For optimised security, Securyzr iSE complies with the most stringent security standards and is suitable for multiple certifications, such as Common Criteria, NIST FIPS 140, and regional schemes whenever required.
What is the platform composed of?
Securyzr integrated Security Services Platform (iSSP) is composed of four different services:
- Key provisioning to securely provision the chip devices with secret key across the supply chain
- Firmware Update (FOTA/FUOTA) to securely provide chips with their software and then update them physically or over the air, to maintain their security level
- Devices monitoring and cyber intelligence to provide a proactive security service, retrieving cyber security logs from the chips, analysing them and sending instructions back to the chip fleet if necessary
- Device identity guarantees trust from the chip to the cloud, from the user and data through device multi-factor authentication that safeguards against hackers, replay, and in the event of an initial compromise
On top of Securyzr iSE, Securyzr iSSP offers additional capabilities. For instance, in the case of the Key Provisioning service, the Securyzr iSSP is able to remotely: generate the assets, securely store the assets to be sent to the cloud, prepare the assets for provisioning, install them in the Secure Element, update and revoke them if necessary.

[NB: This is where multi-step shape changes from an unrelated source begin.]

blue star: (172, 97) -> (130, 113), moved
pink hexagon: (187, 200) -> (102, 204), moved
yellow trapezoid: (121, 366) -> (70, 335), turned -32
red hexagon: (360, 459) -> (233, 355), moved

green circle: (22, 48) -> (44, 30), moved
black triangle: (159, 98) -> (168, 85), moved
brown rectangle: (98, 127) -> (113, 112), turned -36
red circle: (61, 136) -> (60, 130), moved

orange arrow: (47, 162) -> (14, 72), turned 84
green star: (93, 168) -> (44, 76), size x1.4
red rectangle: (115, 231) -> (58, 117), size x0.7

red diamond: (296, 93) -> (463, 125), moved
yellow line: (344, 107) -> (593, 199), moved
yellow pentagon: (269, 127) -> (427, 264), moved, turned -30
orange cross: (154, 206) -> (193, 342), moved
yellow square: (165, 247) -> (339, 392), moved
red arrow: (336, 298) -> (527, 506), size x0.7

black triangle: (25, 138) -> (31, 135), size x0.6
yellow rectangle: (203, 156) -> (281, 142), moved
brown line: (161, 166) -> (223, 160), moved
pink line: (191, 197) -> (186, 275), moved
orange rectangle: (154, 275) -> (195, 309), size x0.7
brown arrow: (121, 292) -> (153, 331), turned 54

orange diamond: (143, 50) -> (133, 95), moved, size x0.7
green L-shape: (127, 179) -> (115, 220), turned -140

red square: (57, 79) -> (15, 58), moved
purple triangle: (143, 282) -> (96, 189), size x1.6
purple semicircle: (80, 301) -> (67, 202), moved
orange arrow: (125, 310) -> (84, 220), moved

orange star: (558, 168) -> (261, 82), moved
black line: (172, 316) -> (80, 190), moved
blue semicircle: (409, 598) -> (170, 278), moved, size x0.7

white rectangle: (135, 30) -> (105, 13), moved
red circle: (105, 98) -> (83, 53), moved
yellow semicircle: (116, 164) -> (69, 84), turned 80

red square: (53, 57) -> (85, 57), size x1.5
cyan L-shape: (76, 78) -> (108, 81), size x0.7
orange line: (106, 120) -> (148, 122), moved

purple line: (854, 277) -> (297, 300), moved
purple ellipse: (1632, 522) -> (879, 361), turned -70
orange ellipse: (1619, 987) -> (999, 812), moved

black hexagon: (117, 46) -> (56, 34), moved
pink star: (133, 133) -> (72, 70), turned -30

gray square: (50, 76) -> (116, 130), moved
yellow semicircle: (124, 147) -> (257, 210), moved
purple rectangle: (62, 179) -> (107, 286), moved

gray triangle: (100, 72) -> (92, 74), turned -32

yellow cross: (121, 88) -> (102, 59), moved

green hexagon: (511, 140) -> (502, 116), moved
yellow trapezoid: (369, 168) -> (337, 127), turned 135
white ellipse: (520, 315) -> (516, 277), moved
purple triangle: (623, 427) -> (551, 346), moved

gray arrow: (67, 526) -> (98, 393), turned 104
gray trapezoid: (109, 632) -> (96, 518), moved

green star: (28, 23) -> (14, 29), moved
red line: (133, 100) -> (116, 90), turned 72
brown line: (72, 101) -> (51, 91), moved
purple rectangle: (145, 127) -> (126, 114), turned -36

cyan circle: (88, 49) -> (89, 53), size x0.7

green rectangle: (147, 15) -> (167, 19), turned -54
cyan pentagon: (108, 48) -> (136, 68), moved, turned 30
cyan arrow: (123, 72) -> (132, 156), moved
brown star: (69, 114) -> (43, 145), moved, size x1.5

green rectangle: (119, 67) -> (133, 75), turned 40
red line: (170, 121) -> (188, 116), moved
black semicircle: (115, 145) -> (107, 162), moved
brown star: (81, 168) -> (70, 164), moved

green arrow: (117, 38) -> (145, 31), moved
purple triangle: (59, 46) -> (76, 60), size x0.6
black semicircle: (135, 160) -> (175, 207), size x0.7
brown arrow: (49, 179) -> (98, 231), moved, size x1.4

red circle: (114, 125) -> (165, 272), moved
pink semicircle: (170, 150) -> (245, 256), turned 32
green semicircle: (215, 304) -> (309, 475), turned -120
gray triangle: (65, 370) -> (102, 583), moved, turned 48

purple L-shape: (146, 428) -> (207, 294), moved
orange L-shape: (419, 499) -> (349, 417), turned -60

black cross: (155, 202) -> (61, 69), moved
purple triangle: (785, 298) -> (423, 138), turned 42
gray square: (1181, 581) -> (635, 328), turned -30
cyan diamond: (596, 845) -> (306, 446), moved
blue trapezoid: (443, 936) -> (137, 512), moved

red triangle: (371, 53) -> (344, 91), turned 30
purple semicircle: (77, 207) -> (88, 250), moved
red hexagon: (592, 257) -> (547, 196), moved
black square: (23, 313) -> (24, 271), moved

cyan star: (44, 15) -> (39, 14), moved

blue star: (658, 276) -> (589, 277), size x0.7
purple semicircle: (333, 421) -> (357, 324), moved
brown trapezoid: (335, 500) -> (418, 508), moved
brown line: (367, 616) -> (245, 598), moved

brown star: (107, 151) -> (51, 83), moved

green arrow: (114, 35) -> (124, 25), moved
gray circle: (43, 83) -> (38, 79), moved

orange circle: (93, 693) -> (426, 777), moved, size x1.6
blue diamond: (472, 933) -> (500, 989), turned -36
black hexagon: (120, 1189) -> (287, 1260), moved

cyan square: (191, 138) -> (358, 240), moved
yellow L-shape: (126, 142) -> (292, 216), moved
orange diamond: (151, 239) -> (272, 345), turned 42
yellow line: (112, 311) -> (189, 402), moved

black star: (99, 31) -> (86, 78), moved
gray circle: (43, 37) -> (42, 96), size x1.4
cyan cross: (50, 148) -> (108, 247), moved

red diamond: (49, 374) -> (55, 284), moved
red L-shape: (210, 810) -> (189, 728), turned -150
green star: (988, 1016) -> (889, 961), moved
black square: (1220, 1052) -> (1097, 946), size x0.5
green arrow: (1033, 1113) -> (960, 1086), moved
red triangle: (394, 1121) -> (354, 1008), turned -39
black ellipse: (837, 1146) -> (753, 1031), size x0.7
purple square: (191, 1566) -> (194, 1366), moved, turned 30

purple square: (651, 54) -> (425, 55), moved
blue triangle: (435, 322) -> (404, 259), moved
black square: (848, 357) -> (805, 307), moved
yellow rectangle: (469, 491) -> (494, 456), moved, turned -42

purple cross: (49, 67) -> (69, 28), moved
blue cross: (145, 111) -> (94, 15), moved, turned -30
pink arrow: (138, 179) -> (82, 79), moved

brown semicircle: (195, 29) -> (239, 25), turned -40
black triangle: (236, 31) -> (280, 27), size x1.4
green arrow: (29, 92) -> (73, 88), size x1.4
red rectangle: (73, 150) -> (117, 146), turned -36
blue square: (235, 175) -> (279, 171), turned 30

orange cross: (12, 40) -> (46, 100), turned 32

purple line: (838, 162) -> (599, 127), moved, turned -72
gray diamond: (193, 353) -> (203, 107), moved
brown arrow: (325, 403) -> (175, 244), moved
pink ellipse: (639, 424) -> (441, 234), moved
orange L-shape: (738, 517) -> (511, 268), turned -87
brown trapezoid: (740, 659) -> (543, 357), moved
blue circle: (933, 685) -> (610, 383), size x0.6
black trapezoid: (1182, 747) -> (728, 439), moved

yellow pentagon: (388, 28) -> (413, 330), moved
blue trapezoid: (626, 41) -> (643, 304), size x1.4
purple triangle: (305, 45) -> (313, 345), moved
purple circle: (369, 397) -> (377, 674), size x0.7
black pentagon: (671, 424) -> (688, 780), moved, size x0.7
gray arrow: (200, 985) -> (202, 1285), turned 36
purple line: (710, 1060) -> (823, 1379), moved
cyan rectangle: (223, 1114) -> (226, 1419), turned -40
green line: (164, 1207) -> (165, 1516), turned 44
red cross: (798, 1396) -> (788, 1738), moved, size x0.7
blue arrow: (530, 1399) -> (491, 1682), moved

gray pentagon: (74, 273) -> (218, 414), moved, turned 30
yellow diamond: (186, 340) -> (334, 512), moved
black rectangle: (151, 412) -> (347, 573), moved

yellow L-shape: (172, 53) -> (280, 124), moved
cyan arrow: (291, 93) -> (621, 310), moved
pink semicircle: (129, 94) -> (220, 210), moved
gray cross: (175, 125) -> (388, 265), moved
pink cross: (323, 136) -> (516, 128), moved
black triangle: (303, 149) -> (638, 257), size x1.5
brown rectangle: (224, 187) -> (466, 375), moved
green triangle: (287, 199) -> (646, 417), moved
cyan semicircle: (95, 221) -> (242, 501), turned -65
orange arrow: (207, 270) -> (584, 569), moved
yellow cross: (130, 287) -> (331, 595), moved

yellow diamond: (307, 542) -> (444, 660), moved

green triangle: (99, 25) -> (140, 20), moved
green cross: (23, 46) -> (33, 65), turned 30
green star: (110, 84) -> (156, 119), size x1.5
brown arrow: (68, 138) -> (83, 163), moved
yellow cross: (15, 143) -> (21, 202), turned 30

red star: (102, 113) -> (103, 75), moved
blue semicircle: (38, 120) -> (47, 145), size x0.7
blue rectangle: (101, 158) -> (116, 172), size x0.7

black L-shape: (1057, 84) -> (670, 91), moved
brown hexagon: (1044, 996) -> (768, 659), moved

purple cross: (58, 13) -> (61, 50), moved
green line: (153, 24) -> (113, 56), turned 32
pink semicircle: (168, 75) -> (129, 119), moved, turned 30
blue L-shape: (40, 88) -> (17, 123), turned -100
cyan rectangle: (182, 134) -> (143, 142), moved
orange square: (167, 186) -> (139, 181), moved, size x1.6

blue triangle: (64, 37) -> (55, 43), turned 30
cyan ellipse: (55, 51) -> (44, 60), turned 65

Can you explain more about the benefits that digital twins provide, what these are and how they can be used within the connected device market?
Digital twins are the virtual counterparts of real IoT devices. Abstracting a fleet of IoT devices into a collection of digital twins allows the operator to see all devices at a glance. This allows a dashboard to:
- See the status of all devices, how they have been provisioned, and their current configuration
- Monitor each and every device, and thus also gain collective information through analytics (e.g., to enable first evidence of attacks before they are even deployed at scale)
- Apply patches to each device accordingly
In this regard, digital twins are central to managing devices seamlessly.